Instructions for the task
Where does the string "green" appear in the listing below? Copy every line where it does.

### Data to process ###

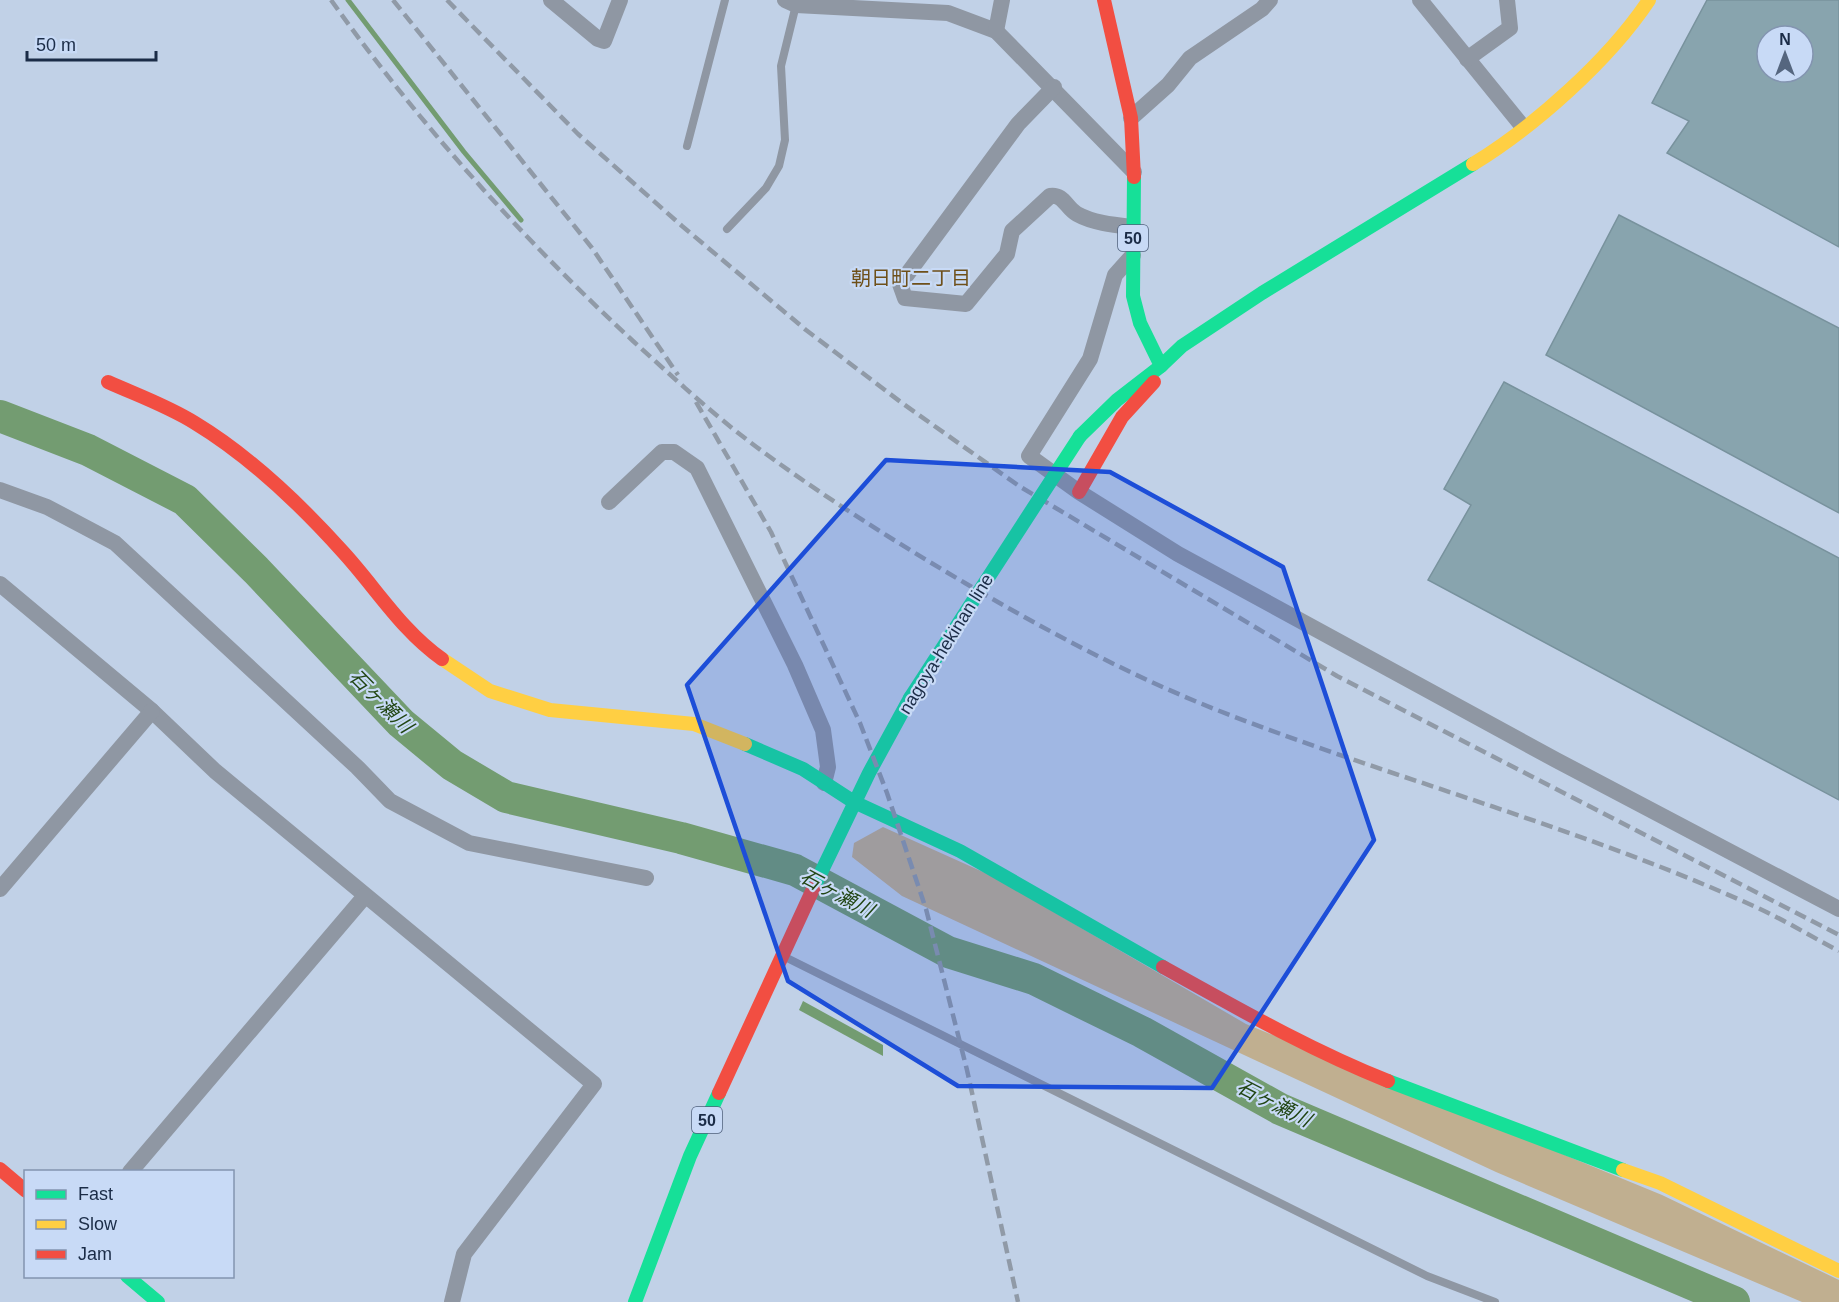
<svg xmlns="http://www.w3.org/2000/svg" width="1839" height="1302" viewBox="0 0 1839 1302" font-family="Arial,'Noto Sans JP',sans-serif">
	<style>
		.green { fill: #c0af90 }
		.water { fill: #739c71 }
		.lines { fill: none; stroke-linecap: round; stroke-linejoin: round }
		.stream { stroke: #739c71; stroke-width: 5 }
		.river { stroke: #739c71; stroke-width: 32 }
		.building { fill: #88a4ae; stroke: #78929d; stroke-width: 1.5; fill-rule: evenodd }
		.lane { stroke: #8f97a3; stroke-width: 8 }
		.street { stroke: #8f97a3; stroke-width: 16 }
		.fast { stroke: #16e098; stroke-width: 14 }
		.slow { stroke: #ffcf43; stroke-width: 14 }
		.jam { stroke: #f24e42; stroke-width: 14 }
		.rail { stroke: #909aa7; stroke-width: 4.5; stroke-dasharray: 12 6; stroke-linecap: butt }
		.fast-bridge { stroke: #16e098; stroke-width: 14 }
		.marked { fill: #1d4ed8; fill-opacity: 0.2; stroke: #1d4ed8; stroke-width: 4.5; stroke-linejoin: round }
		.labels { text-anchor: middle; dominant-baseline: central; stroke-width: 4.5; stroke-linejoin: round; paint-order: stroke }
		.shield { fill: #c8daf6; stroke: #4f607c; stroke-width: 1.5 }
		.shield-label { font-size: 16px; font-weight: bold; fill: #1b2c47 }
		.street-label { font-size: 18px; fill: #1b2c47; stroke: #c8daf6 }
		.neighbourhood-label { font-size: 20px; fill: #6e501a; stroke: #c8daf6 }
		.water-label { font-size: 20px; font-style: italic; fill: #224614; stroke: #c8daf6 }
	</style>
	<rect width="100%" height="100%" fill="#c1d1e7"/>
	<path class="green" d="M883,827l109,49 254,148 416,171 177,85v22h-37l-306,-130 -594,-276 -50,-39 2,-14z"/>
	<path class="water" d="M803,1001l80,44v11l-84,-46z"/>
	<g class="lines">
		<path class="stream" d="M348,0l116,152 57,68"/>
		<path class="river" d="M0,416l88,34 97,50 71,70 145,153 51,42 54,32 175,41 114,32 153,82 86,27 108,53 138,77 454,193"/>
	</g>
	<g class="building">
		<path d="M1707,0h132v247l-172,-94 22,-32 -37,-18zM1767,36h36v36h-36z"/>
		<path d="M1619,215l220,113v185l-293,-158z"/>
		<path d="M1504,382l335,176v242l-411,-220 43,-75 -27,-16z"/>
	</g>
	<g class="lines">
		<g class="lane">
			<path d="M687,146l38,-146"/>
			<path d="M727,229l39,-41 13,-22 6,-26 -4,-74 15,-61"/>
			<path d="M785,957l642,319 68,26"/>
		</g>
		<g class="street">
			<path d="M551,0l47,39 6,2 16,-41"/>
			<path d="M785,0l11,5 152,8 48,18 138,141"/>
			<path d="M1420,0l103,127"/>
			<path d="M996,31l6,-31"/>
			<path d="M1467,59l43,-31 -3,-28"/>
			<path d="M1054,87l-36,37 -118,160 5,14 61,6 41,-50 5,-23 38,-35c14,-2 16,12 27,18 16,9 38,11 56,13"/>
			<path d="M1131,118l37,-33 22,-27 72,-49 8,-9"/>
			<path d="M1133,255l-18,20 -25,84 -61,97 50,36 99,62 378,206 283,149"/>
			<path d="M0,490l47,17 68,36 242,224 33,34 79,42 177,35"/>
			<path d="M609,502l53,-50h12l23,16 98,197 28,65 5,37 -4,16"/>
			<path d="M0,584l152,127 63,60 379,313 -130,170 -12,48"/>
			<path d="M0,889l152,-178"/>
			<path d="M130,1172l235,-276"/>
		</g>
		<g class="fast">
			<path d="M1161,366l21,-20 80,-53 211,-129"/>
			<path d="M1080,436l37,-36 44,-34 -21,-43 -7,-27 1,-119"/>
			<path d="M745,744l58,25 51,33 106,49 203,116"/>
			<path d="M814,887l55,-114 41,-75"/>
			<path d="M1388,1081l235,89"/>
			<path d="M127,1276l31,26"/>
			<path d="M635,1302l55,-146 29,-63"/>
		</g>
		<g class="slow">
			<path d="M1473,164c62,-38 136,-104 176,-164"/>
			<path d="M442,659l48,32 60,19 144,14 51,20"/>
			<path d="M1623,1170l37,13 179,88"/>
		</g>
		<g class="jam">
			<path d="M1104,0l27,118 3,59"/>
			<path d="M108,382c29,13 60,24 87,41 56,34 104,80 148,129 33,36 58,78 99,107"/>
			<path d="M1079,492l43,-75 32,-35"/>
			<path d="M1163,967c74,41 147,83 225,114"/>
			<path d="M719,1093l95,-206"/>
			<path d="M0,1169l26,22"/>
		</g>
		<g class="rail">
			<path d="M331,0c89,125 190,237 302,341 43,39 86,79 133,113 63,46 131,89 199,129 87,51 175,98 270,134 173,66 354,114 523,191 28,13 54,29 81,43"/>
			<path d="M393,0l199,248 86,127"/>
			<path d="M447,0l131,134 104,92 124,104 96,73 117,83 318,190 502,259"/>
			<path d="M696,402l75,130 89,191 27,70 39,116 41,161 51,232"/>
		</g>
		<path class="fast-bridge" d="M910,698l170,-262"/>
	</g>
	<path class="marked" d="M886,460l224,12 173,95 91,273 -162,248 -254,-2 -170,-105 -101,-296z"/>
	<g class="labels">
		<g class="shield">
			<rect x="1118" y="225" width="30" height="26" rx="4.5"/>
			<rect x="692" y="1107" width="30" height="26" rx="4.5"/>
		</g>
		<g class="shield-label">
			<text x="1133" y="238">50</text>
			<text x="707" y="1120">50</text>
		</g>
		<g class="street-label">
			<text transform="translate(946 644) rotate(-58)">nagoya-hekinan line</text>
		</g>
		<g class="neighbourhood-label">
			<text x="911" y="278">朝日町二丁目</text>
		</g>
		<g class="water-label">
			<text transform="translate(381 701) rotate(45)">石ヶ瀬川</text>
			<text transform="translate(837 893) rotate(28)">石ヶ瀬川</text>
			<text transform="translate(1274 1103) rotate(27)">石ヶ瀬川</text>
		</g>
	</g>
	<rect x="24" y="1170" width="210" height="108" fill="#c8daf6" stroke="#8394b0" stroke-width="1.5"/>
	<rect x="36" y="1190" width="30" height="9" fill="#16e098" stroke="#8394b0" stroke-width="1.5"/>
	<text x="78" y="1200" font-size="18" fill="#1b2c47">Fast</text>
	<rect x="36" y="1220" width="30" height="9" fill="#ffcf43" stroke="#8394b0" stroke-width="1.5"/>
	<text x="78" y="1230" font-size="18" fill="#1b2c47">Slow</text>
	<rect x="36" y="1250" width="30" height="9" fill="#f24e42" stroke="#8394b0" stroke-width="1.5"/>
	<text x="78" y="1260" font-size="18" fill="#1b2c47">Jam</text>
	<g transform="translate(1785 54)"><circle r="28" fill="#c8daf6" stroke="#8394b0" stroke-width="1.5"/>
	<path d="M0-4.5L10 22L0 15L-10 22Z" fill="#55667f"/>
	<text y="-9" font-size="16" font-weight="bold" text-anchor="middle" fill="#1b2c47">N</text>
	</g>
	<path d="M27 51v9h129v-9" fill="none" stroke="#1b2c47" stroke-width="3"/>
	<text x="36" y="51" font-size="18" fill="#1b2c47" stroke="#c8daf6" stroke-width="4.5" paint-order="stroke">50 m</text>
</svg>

###

Task solution
		.green { fill: #c0af90 }
	<path class="green" d="M883,827l109,49 254,148 416,171 177,85v22h-37l-306,-130 -594,-276 -50,-39 2,-14z"/>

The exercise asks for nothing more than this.